A cosa si riferisce?

“A una sanità che ha considerato residuale la vita degli anziani. C’è da chiedersi: la loro maggiore vulnerabilità, le possibili altre patologie di cui sono portatori, possono giustificare un’opzione in favore dei più giovani e dei più sani? Queste prospettive e questi esiti sarebbero vera civiltà? O non sarebbero, piuttosto, un’altra tragica espressione della ‘cultura dello scarto’ di cui parla con insistenza papa Francesco?”.

C’è sufficiente solidarietà?

“In tanto buio di degrado umano e di insufficienza strutturale. Per non parlare di quella istituzionale. Di fronte ad un male sconosciuto e pericoloso. E’ per fortuna emerso l’impegno strenuo di tanti medici. Operatori sanitari. Volontari. Sacerdoti. Religiosi e religiose. Hanno lottato e lottano con amore e generosità. Con senso di responsabilità. Nei confronti del prossimo bisognoso di cura”.

E adesso cosa sta accadendo?

“Siamo nella fase dei vaccini. Sono apparse diverse varianti del virus. Si sono aggiunti altri problemi. Sul piano della vendita. Della conservazione delle fiale. Dell’ organizzazione nella somministrazione. Nella individuazione delle categorie. La lista non è completa. È certo, comunque, che la pandemia ha variato il suo percorso.
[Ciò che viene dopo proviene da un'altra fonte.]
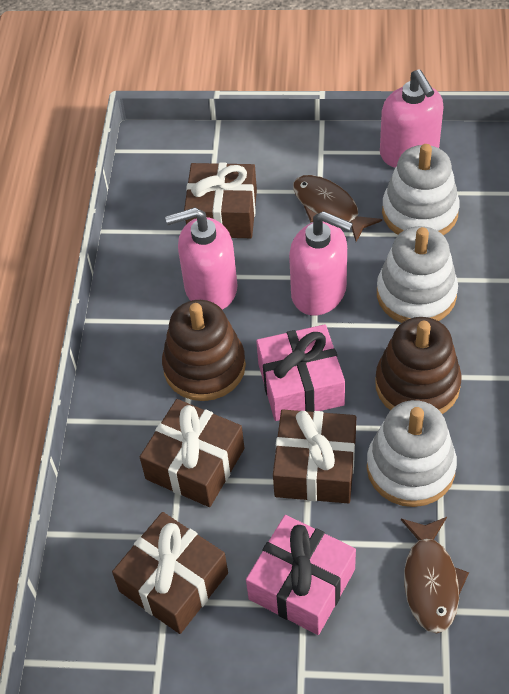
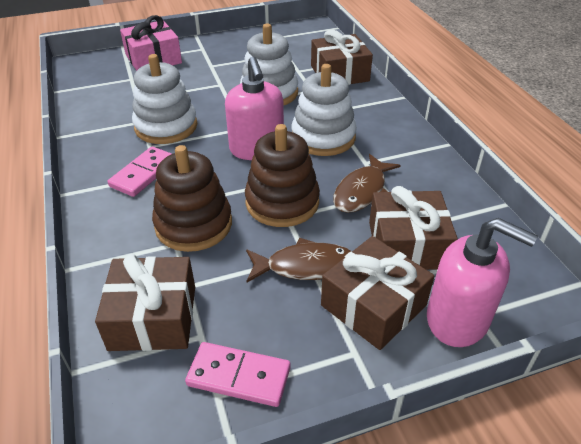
pink domino: 0 -> 2
pink gift: 2 -> 1
pink soap dispenser: 3 -> 2

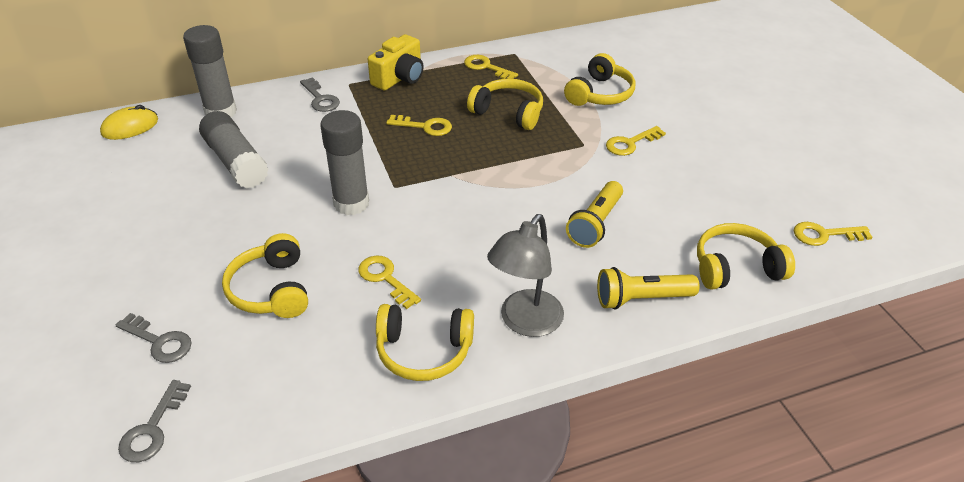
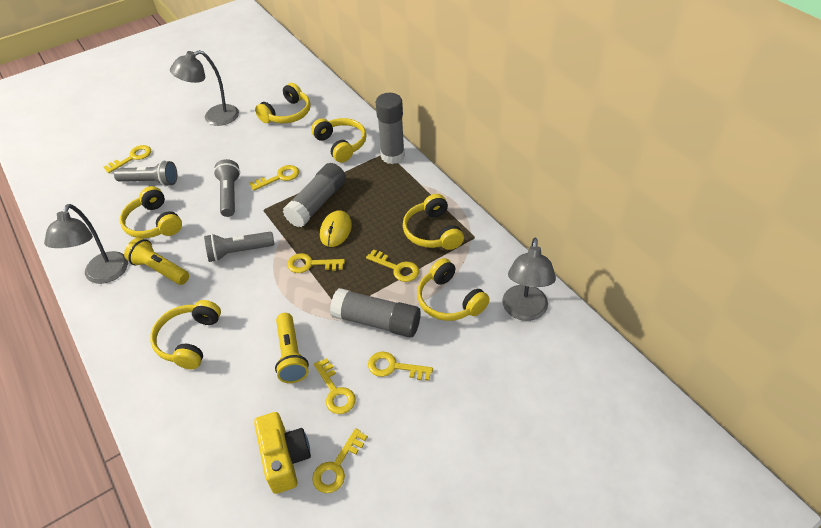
grey flashlight: 0 -> 3
grey key: 3 -> 0
grey lamp: 1 -> 3
yellow headphones: 5 -> 6
yellow key: 5 -> 7

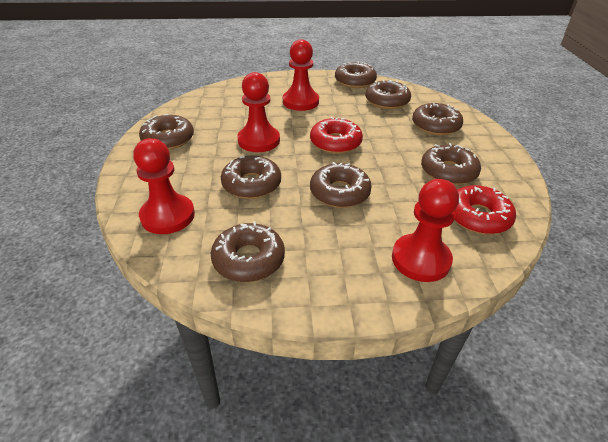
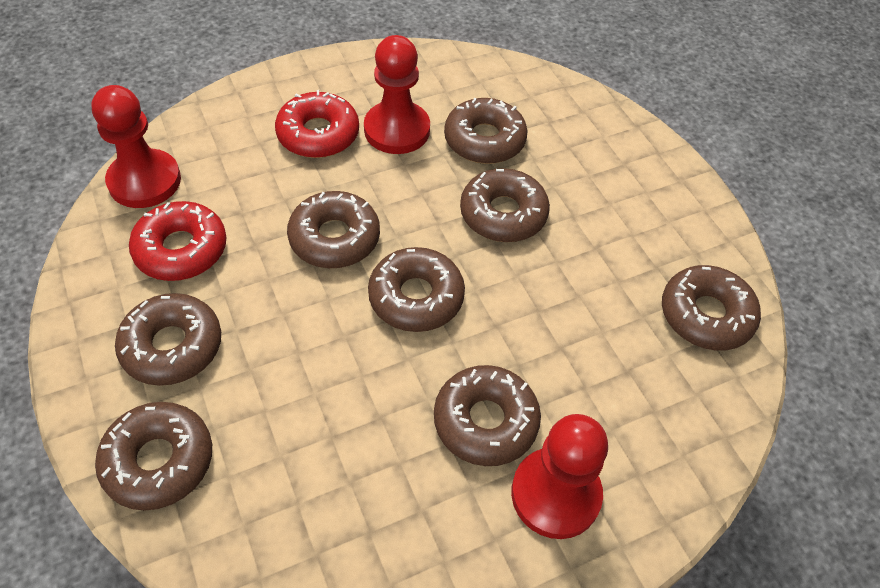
red pawn: 4 -> 3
Con le necessarie misure di sicurezza ha creato, assieme ad aspetti positivi nelle relazioni famigliari, anche notevoli problemi circa l’accompagnamento delle persone ammalate. La cura dei disabili. Dei ragazzi. E dei giovani affidati a famiglie”.

Su quali basi dottrinarie e pastorali la Chiesa richiama l’attenzione del mondo sui poveri?

“Su basi di fede e di umanità. La parabola del Buon Samaritano. Impiegata da papa Francesco nell’enciclica ‘Fratelli tutti’ quale strumento ermeneutico della realtà umana contemporanea. Nella complessità di tutte le sue ombre e luci. Torna utile anche per questo nostro preciso momento storico. Contrassegnato dal Covid e dalla crescita delle diseguaglianze”.

Può farci alcuni esempi?

“Diseguaglianze tra uomo e donna. Tra ricchi e poveri. Tra persone inserite in reti di protezione e persone sprovviste di reti di protezione. Come insegna la lettura che ne ha fatto nei secoli la Chiesa. E che papa Francesco ripropone nell’oggi. La parabola del buon Samaritano non solo illumina le relazioni tra gli esseri umani in quanto tali. Ma anche consente di riconoscere in colui che aiuta il giudeo ferito, Cristo stesso”.

Cioè?

“Incarnandosi si china sull’umanità ferita dal peccato. Se ne prende cura salvandola, redimendola. Anche noi, al pari del buon samaritano, suggerisce papa Francesco, dobbiamo mostrare prossimità nei confronti delle persone o dei popoli feriti della terra. Dobbiamo, però, essere non solo buoni samaritani. Ma anche quell’umanità che, assunta e vissuta da Cristo, propria dei figli nel Figlio, si fa ‘vicina’. E si prende cura di chi è nel bisogno. Con lo stesso amore di Gesù. Indipendentemente da dove è nato e da dove viene”.

Fin dove?

“Fino a scorgere nel samaritano, come già accennato, Cristo stesso. Ciò è evidente ove, alla fine del secondo capitolo, il Pontefice scrive: ‘Per i cristiani, le parole di Gesù hanno anche un’altra dimensione, trascendente. Implicano il riconoscere Cristo stesso in ogni fratello abbandonato o escluso (cfr Mt 25,40.45)’. Gesù va riconosciuto, dunque, sia come il buon samaritano che aiuta l’umanità ferita dal peccato redimendola. Sia come il giudeo ferito. Ovvero come ogni persona che è derubata e maltrattata, abbandonata sul ciglio della strada”.